[Stored data]
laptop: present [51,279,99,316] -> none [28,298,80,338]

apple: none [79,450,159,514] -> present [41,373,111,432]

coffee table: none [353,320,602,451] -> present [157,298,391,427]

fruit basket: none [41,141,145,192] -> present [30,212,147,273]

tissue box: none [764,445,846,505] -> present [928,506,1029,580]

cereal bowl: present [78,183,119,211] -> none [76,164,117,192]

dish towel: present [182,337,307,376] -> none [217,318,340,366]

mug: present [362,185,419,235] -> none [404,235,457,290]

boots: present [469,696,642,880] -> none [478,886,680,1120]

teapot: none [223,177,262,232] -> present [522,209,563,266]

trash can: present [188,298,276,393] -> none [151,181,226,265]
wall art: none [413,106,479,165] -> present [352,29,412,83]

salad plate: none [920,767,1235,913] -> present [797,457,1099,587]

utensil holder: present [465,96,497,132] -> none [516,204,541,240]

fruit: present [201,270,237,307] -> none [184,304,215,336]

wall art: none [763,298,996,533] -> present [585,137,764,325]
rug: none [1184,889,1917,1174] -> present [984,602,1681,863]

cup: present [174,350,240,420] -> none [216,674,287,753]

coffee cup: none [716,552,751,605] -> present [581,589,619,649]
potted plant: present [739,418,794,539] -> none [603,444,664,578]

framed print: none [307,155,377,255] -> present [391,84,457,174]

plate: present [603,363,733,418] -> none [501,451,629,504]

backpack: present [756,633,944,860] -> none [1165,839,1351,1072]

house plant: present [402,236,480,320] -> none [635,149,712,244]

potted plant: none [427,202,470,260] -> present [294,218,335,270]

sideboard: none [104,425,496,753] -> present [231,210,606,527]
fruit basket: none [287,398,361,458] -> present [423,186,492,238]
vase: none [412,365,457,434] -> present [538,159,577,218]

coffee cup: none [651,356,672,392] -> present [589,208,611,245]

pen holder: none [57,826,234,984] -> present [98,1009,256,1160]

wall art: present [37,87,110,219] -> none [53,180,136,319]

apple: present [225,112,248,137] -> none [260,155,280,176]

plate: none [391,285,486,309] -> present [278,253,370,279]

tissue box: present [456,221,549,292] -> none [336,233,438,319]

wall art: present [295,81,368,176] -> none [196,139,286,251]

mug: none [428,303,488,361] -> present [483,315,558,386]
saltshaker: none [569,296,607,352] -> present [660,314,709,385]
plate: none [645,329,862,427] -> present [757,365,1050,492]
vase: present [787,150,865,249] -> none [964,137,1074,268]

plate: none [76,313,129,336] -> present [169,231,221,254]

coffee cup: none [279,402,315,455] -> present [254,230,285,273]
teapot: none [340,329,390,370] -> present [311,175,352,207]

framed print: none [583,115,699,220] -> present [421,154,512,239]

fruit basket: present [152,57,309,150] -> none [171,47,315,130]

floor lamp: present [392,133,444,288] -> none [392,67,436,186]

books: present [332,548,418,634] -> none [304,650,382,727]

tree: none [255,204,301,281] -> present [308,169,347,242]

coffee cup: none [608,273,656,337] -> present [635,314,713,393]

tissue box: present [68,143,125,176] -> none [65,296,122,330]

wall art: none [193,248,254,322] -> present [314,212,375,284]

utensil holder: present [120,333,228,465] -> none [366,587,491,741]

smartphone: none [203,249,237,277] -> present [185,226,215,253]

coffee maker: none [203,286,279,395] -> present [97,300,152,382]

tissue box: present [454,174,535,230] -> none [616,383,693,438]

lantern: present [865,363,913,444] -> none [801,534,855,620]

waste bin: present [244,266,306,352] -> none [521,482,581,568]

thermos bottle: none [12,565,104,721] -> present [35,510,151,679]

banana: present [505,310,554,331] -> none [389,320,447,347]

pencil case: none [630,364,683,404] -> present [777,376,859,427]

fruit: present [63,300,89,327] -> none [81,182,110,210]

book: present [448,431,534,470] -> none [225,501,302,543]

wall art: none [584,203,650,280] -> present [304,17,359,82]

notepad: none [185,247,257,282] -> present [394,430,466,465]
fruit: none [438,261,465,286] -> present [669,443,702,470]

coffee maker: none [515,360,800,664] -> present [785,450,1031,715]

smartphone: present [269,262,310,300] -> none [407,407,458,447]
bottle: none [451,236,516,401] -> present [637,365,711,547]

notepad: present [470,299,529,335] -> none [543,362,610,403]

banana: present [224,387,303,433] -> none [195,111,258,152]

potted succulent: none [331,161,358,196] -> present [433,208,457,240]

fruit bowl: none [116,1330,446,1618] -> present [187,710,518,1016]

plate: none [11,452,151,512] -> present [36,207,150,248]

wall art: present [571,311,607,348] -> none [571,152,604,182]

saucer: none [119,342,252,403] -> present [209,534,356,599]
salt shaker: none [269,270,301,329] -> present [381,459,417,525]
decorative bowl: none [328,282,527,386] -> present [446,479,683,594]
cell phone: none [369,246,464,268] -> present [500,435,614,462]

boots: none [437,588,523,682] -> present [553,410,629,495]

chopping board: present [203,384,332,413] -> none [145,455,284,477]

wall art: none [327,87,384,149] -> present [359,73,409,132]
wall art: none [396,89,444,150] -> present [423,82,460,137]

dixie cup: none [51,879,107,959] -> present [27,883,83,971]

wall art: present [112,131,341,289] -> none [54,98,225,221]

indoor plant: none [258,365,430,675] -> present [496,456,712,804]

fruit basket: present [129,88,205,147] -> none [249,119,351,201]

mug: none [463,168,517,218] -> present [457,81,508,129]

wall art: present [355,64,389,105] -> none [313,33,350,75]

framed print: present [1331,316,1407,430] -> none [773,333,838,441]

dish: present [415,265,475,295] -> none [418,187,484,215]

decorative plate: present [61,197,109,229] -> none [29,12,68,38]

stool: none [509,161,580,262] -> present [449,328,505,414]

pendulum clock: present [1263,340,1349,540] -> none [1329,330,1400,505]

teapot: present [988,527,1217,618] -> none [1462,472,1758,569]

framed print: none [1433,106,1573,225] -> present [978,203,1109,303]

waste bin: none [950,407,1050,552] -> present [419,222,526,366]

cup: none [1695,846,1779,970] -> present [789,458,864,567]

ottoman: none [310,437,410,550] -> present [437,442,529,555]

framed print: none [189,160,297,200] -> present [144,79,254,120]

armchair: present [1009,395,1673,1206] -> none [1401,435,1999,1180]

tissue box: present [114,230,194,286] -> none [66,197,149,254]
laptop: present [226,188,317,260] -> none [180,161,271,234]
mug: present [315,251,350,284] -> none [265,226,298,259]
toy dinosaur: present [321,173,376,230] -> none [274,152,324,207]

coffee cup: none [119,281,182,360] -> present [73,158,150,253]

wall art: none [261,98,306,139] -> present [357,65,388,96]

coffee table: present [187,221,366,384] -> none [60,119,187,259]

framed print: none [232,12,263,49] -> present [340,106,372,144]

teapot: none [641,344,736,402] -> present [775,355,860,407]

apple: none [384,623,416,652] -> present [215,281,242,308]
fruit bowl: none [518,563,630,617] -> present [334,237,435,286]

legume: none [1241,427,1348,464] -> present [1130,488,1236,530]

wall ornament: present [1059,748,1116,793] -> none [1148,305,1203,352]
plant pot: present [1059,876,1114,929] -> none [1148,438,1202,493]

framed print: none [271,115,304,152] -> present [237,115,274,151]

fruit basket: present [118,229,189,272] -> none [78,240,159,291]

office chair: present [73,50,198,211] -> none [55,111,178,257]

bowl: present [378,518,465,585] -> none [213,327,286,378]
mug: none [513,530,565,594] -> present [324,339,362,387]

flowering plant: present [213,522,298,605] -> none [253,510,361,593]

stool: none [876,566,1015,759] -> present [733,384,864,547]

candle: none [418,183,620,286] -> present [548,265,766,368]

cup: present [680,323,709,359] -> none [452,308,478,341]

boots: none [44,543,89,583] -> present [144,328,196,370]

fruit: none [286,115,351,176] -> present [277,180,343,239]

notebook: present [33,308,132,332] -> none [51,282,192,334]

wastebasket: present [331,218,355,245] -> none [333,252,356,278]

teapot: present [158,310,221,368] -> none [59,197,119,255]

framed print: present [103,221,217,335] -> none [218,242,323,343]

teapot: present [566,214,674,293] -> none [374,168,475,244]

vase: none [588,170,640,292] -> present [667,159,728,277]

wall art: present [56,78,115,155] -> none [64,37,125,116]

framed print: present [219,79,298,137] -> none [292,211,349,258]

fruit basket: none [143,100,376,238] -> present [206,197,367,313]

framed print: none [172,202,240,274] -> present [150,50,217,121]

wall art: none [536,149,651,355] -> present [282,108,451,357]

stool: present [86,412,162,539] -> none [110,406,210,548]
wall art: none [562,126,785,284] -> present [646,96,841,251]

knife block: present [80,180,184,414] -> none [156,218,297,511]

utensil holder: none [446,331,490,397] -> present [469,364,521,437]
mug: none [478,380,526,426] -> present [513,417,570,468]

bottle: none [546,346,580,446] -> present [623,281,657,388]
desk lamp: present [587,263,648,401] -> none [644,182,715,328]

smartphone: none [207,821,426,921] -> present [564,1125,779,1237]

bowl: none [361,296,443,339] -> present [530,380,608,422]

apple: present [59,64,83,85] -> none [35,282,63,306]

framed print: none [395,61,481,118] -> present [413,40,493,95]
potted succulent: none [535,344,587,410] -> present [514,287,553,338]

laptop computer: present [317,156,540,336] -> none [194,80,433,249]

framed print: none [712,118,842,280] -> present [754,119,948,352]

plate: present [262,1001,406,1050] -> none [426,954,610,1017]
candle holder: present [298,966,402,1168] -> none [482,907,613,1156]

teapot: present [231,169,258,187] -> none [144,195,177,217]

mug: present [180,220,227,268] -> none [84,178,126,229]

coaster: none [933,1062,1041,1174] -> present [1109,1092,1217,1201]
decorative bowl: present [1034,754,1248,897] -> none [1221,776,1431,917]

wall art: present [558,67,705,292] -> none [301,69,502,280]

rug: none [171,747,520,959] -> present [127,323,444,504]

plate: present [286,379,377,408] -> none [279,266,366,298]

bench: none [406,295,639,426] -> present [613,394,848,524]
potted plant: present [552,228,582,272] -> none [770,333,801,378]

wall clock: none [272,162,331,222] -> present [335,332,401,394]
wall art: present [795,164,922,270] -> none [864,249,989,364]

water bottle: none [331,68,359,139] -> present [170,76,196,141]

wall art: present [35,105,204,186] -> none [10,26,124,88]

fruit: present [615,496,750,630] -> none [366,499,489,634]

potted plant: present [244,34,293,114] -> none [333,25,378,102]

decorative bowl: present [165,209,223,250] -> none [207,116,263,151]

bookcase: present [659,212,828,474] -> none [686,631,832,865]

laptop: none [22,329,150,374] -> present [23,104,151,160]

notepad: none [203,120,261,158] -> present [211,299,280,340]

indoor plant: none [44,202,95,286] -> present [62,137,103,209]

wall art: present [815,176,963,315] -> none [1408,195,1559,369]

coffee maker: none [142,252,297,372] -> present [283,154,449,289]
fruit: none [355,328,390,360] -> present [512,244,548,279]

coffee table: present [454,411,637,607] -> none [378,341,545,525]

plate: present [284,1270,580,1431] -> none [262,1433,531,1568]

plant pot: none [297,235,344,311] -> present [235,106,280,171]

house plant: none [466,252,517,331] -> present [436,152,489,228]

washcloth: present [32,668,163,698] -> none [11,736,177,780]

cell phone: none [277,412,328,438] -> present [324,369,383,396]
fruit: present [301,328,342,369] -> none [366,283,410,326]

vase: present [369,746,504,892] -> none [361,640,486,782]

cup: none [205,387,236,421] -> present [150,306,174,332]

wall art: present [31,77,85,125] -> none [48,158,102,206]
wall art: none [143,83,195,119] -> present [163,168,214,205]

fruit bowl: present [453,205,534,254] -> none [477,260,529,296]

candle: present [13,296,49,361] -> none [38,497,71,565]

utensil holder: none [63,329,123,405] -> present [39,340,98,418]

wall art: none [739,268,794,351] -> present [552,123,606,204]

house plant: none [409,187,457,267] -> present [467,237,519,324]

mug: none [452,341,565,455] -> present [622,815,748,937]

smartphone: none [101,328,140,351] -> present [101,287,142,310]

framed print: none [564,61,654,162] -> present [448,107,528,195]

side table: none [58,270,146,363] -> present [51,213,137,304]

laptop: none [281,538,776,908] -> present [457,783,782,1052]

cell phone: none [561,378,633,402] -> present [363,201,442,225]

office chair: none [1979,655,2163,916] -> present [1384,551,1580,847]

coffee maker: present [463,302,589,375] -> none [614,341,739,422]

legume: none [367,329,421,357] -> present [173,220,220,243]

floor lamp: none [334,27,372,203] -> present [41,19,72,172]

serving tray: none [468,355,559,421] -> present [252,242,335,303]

About this task >> Would you reproduce, word for word, the lines from the one holding "plate: present [284,1270,580,1431]" through the final line of the entries, both included?

Solution below >>
plate: present [284,1270,580,1431] -> none [262,1433,531,1568]

plant pot: none [297,235,344,311] -> present [235,106,280,171]

house plant: none [466,252,517,331] -> present [436,152,489,228]

washcloth: present [32,668,163,698] -> none [11,736,177,780]

cell phone: none [277,412,328,438] -> present [324,369,383,396]
fruit: present [301,328,342,369] -> none [366,283,410,326]

vase: present [369,746,504,892] -> none [361,640,486,782]

cup: none [205,387,236,421] -> present [150,306,174,332]

wall art: present [31,77,85,125] -> none [48,158,102,206]
wall art: none [143,83,195,119] -> present [163,168,214,205]

fruit bowl: present [453,205,534,254] -> none [477,260,529,296]

candle: present [13,296,49,361] -> none [38,497,71,565]

utensil holder: none [63,329,123,405] -> present [39,340,98,418]

wall art: none [739,268,794,351] -> present [552,123,606,204]

house plant: none [409,187,457,267] -> present [467,237,519,324]

mug: none [452,341,565,455] -> present [622,815,748,937]

smartphone: none [101,328,140,351] -> present [101,287,142,310]

framed print: none [564,61,654,162] -> present [448,107,528,195]

side table: none [58,270,146,363] -> present [51,213,137,304]

laptop: none [281,538,776,908] -> present [457,783,782,1052]

cell phone: none [561,378,633,402] -> present [363,201,442,225]

office chair: none [1979,655,2163,916] -> present [1384,551,1580,847]

coffee maker: present [463,302,589,375] -> none [614,341,739,422]

legume: none [367,329,421,357] -> present [173,220,220,243]

floor lamp: none [334,27,372,203] -> present [41,19,72,172]

serving tray: none [468,355,559,421] -> present [252,242,335,303]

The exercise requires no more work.